Hint: Taco tongs are great for deep-frying hard taco shells. Make sure the oil is 350°F and fry the tortilla for about 30 seconds. As soon as the boiling action subsides, it's time to take it out.
Variations
There are so many ways to change up brisket tacos. Try:
- Toppings - Favorite toppings include pico de gallo, cheese, a dollop of sour cream and a dash of hot sauce. Shredded iceberg lettuce, salsa roja and sliced pickled jalapeno peppers are also a family favorite in my house.
- Mexican Street Tacos - Rather than make hard shell tacos, try making Mexican street tacos with fresh, warm corn tortillas. Gently cook them on a non-stick griddle for a minute or two then top them with brisket and a mixture of white onion and fresh cilantro. Fresh corn tortillas made from scratch are much better than store-bought tortillas and they are not hard to make. An inexpensive tortilla press makes the job easy.
- Soft Tacos with Flour Tortillas - If you can find a market that makes fresh flour tortillas in the store daily, definitely try those.

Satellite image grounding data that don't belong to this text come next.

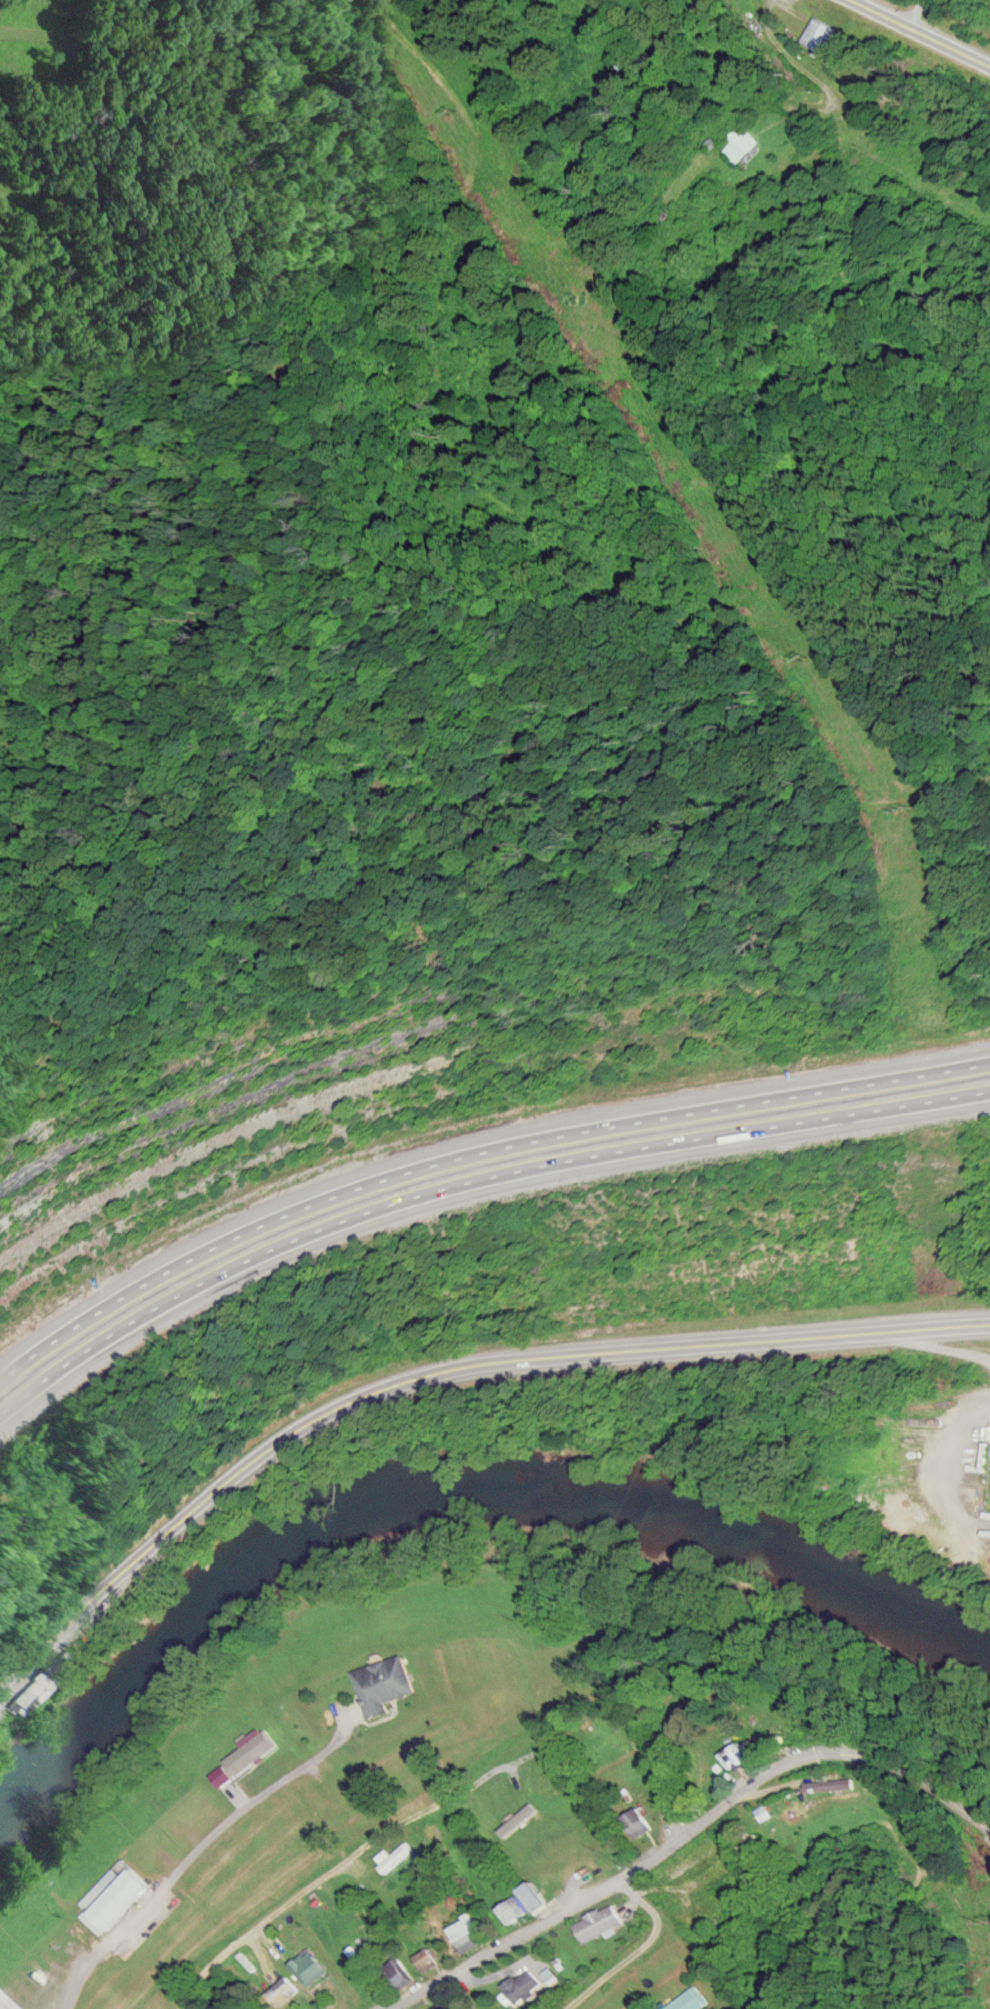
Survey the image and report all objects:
road: (943, 10)
road: (927, 30)
building: (819, 34)
building: (743, 144)
road: (470, 1149)
road: (469, 1184)
road: (444, 1371)
river: (453, 1490)
building: (386, 1683)
building: (26, 1692)
building: (736, 1756)
road: (911, 1783)
building: (640, 1821)
building: (396, 1855)
road: (598, 1877)
building: (122, 1892)
building: (536, 1894)
building: (515, 1908)
road: (275, 1916)
building: (599, 1921)
building: (468, 1932)
building: (428, 1957)
road: (257, 1959)
building: (311, 1966)
building: (399, 1972)
building: (524, 1983)
building: (285, 1991)
building: (5, 2002)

- Spice it Up - Add some extra flavor to the brisket tacos with some ground cumin, garlic powder, maybe some adobo sauce and a little chili powder. Try making homemade chili powder from scratch sometime. It's easy and so much better than pre-packaged chili powder.
Equipment
Deep frying in hot oil can be a bit dangerous. Always use a deep-sided pot for frying. A short-sided pot runs the risk of having oil blow out over the top of the pot and onto the burner. If you are cooking on gas, that is a recipe for a fire. I have ruined more than a few gas burners on my range top that way.
Also, invest in a set of taco tongs. They help hold a tortilla in the right shape while it fries. They are worth owning and can easily be found online.
Top Tip
Be careful when reheating the brisket to avoid drying it out. Keep about ½ cup of liquid (water works just fine) in the pot while reheating and stir often for juicy brisket. Add more water as needed. The brisket should be moist when serving.
Related
Looking for other recipes for leftover brisket? Try these:
Pairing
These are my favorite dishes to serve with this recipe.
📖 Recipe
Leftover Brisket Tacos Recipe
Equipment
- 1 Pair of taco tongs available on the internet
Ingredients
Pico de Gallo
- 3 Roma tomatoes chopped
- ½ white onion chopped fine
- 1 serrano pepper stemmed, seeded and diced
- 1 clove garlic minced
- 1 bunch cilantro leaves only
- 1 lime juiced
- 1 tablespoon olive oil extra virgin
- ½ teaspoon kosher salt plus more to taste
Tacos
- 1 pound leftover beef brisket chopped
- 8 corn tortillas
- 4 cups canola oil for frying
- 1 cup cheddar cheese shredded
- ¼ cup black olives sliced
- 2 tablespoons Mexican crema for topping
- 1 green onion top only, chopped
Instructions
- Mix all of the pico de gallo ingredients in a small bowl. Adjust salt as needed.
- Heat the leftover brisket in a covered pot over medium-low heat. Add enough water to keep about ½" of liquid in the bottom of the pot. Stir frequently and add more water a little at a time when necessary. Brisket will be fully reheated in about 10 minutes.
- Heat 2 to 3 inches of vegetable oil in a deep 4 quart pot to 350°F.
- Place a tortilla in the taco tongs and carefully fry to golden brown, about 35 seconds. Remove tortilla from the hot oil and drain on paper towels. Repeat with the remaining tortillas.
- Place ¼ cup of leftover brisket into each taco shell. If the brisket is wet, just squeeze out a little of the liquid so the shell stays crispy. Top with pico de gallo, olives, cheese and green onion tops.